Start of Source extract
Barack Hussein Obama’s landslide victory in the US presidential poll on Tuesday will herald a new chapter in the country’s international economic cooperation. His victory has dramatically raised expectations both at home and abroad.

“Given the sweeping mandate he secured from the American electorate and his party’s impressive performance in Senate and House elections, President-elect Obama is in a strong position to negotiate with countries on trade, climate change and other economic issues on a stronger footing,” said a Geneva-based international civil servant who has worked closely with previous Democratic administrations in Washington.

Having fought a Herculean battle on the strength of his political and economic agenda, which aims to provide economic security to the American citizens who are caught in one of the worst economic and financial turmoil in the recent past, all eyes are on what the administration will do in areas like the global economic crisis, Doha trade negotiations and climate change talks.

 

“It will take several weeks before we have a clear picture of the departures that will be made from the discredited Bush administration,” the official added. “Obama will try to fashion a government coalition on priority issues and will reach out to other nations on mutually-supportive policy prescriptions to address global economic issues.”

Besides, it will be easier for governments to cooperate with the new US administration when it assumes office in the third week of January next year. The immediate priority for the Obama administration is economy and how to overcome the mutating economic crisis that has spread from the shores of New York.

On the trade front, there will be some major shifts, including outsourcing and export of jobs. The new president and his party are also skeptical about bilateral trade agreements. Consequently, there would be fewer bilateral trade agreements with some intrusive labour and environment conditions to satisfy the unions that supported Obama.

However, it is difficult to gauge the stand the administration will adopt on the multilateral trade front, particularly the Doha trade negotiations. But for governments negotiating with Washington on the Doha trade commitments, it is a risky gamble to enter into any deal with the lame-duck Bush administration at this juncture.

Over the last three days, Brazilian Foreign Minister Celso Amorim, Australian Trade Minister Simon Craen and WTO chief Pascal Lamy stepped up efforts for a ministerial meeting to finalise the Doha modalities by the end of December. The modalities specify the level of tariff and subsidy commitments in agriculture and tariff cuts in industrial goods that members will undertake at the end of the Doha Round.
End of Source extract
Start of Stored records
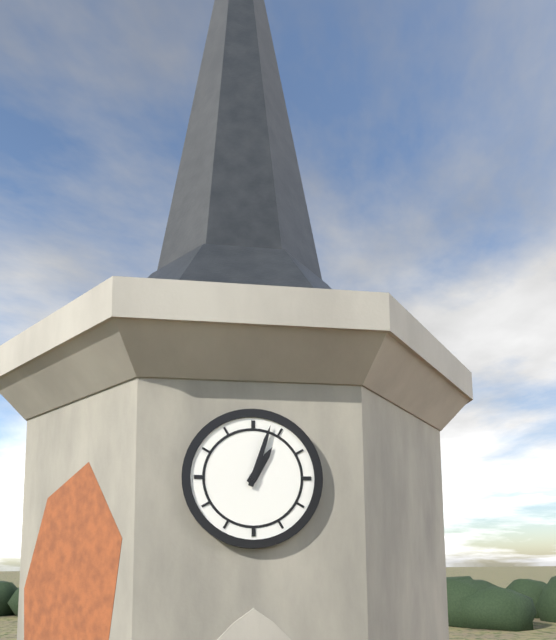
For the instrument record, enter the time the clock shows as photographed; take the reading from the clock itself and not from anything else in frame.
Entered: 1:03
End of Stored records
Start of Stored records
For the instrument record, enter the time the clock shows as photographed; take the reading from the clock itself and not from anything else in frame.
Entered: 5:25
End of Stored records
Start of Stored records
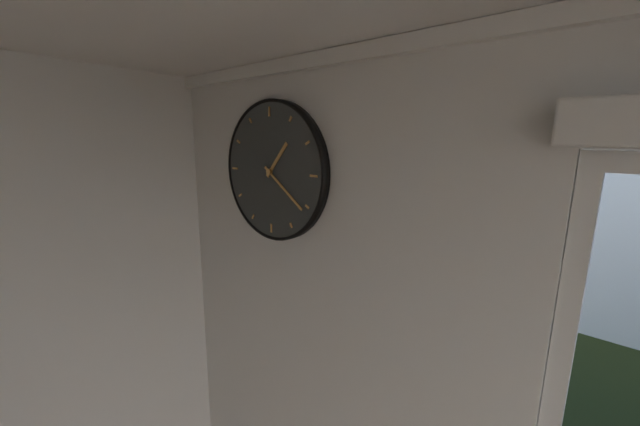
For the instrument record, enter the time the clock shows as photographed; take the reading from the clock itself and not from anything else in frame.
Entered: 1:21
End of Stored records
[Exercise aim] Carry on the article about Obama's victory and US economic cooperation, starting after its last sentence. The records play no part in what comes next.

[Answer below]
“There is no guarantee that if the Bush administration enters into an agreement, it will be adhered to by the new Democratic administration,” said a long-standing trade negotiator from an industrialised country, suggesting that “it is a gamble for countries before they take any decision on the modalities agreement”.

In the past, the outgoing administrations have concluded major trade agreements. The former US trade representative, Ambassador Carl Hills, for example, completed much of the Uruguay Round Agreement before the Clinton administration took office.

“However, there is a sea change in global realities today,” the negotiator said, arguing that it would be difficult for the Obama administration to accept whatever is agreed by the lame-duck Bush administration.

The Congress, led by the Democratic party, has already passed a new Farm Bill, which is a radical departure from what the Bush administration is negotiating in the ongoing Doha negotiations. The Bill seeks to substantially increase trade-distorting farm subsidies, called counter-cyclical payments, which was opposed by several WTO members. Besides, the president-elect and his party have spoken their mind in favour of ethanol and other farm subsidies. This, experts said, would put paid to what the US administration was ready to offer at the failed ministerial meeting in July, that is, a ceiling of $14.5 billion on farm support.

The Democratic leadership will also adopt a tough stance on China, especially on its currency and textile issues. Apparently, an incumbent Republican senator lost her seat in North Carolina on the issue of cheap Chinese textile imports.

Against this backdrop, it would be ideal for WTO members to wait till the new administration assumes office and prepares its team as well as priorities. It would be foolish to “leverage” any trade deal with the outgoing Bush administration on the promise that it would be agreed to by the Obama administration, said a long-serving trade official from a farm exporting country.